FOX 2: "That's what they do in a third world country."

"I'm from a third world country so I guess I have to adapt," Banner said. "I've been living in America for 40-something years but you roll with it when you have to, it doesn't make it right."

"The confidence level isn't there so it doesn't matter what it looks like," said Flint Councilwoman Monica Galloway. "For them, they don't trust those that are supposed to be monitoring the safety of their water."

Enter billionaire and Tesla Motors CEO Elon Musk who vowed via Twitter to help those whose water is contaminated with high levels of lead. Musk plans to install new water filters in homes with high lead levels something many in flint already have.

Sonia Banner has a better idea.

"The problem lies with the service lines," she said. "So it's like putting a Band-Aid on a big open wound."

The city has been at it for more than two years. Musk's people have reportedly been in contact with Flint Mayor Karen Weaver. The two plan to talk Friday.

Local activists on the frontlines of the water crisis say they want Musk to help replace interior plumbing in homes and replace appliances like hot water heaters.

They say the lead-tainted water has done a number on them as it has their bodies.

"I don't drink the water from that faucet and I don't cook with it either," said Barbara Kemp. "When I cook I use (boxed) water right there."

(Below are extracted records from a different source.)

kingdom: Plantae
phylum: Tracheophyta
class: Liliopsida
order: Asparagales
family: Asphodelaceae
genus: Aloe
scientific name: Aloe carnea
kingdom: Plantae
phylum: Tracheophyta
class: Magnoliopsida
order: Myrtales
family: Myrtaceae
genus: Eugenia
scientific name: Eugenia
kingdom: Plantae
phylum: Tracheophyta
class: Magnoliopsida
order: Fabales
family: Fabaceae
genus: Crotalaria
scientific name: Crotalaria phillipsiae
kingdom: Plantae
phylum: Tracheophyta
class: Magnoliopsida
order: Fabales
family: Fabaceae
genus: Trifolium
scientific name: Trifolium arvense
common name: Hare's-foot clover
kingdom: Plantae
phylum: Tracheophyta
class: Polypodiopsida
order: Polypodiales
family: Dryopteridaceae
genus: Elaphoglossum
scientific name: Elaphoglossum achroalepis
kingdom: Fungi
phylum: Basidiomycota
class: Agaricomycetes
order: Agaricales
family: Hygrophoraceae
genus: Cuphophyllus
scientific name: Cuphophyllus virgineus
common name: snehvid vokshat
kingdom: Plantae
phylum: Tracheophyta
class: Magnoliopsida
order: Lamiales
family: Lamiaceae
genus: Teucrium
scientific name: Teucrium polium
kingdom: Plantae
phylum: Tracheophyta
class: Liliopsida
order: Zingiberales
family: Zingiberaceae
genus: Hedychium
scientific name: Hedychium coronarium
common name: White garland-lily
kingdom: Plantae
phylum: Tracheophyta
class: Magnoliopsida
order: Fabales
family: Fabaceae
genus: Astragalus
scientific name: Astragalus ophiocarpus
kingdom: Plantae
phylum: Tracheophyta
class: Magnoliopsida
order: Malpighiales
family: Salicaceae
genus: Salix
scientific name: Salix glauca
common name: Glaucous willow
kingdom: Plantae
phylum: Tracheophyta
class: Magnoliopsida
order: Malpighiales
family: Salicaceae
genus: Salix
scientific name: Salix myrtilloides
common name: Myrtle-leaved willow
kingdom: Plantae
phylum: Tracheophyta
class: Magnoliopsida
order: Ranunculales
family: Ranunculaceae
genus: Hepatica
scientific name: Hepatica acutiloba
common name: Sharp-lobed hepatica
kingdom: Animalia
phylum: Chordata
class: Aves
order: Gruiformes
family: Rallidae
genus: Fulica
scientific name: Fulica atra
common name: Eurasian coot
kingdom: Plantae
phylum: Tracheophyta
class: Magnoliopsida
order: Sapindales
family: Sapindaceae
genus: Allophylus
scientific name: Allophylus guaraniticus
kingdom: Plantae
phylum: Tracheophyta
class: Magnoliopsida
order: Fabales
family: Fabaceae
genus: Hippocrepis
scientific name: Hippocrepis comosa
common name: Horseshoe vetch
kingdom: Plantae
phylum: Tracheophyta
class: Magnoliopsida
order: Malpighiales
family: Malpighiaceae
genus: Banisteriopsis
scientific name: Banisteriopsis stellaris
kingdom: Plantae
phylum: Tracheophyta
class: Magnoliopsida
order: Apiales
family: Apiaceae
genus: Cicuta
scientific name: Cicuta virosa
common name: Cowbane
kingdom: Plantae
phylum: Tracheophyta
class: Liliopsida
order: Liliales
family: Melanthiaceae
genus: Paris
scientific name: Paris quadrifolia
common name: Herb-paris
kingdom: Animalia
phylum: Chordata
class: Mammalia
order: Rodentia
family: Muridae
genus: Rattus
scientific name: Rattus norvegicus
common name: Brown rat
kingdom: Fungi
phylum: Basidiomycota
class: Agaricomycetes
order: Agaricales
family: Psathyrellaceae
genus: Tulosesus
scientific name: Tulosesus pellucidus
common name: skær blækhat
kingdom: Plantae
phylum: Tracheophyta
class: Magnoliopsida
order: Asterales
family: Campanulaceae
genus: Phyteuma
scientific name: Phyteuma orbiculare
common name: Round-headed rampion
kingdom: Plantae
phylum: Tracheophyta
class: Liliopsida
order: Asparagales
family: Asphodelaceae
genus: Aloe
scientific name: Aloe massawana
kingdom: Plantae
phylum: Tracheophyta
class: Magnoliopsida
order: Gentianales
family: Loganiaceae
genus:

FOX 2: "They say it is safe now.

"I don't care what they say," she said. " 

Barbara Kemp says bathing in the toxic water has taken a toll on her skin.

"My skin (was never like) this," Kemp said. "I am kind of ashamed of my skin. My face all the way down to my legs and everywhere. I hate for somebody to look at me."

The water crisis has robbed people of their dignity, health and even their lives.

At least 12 people died from a legionnaire’s outbreak that stemmed from Flint changing its water source.

State Rep. Sheldon Neeley says the city can use whatever help it can get.

"As we go through this remediation of our psyche about what the water is doing, how safe the water is or not, we need some help," he said. "So filters are, if not a good measure, it's definitely a good placebo to get people back to drinking water inside the city of Flint that's coming from a municipal source."

Gov. Rick Snyder said through a spokesman that while they appreciate Elon Musk's offer, he needs to "get his facts straight" if he wants to help people in Flint move forward.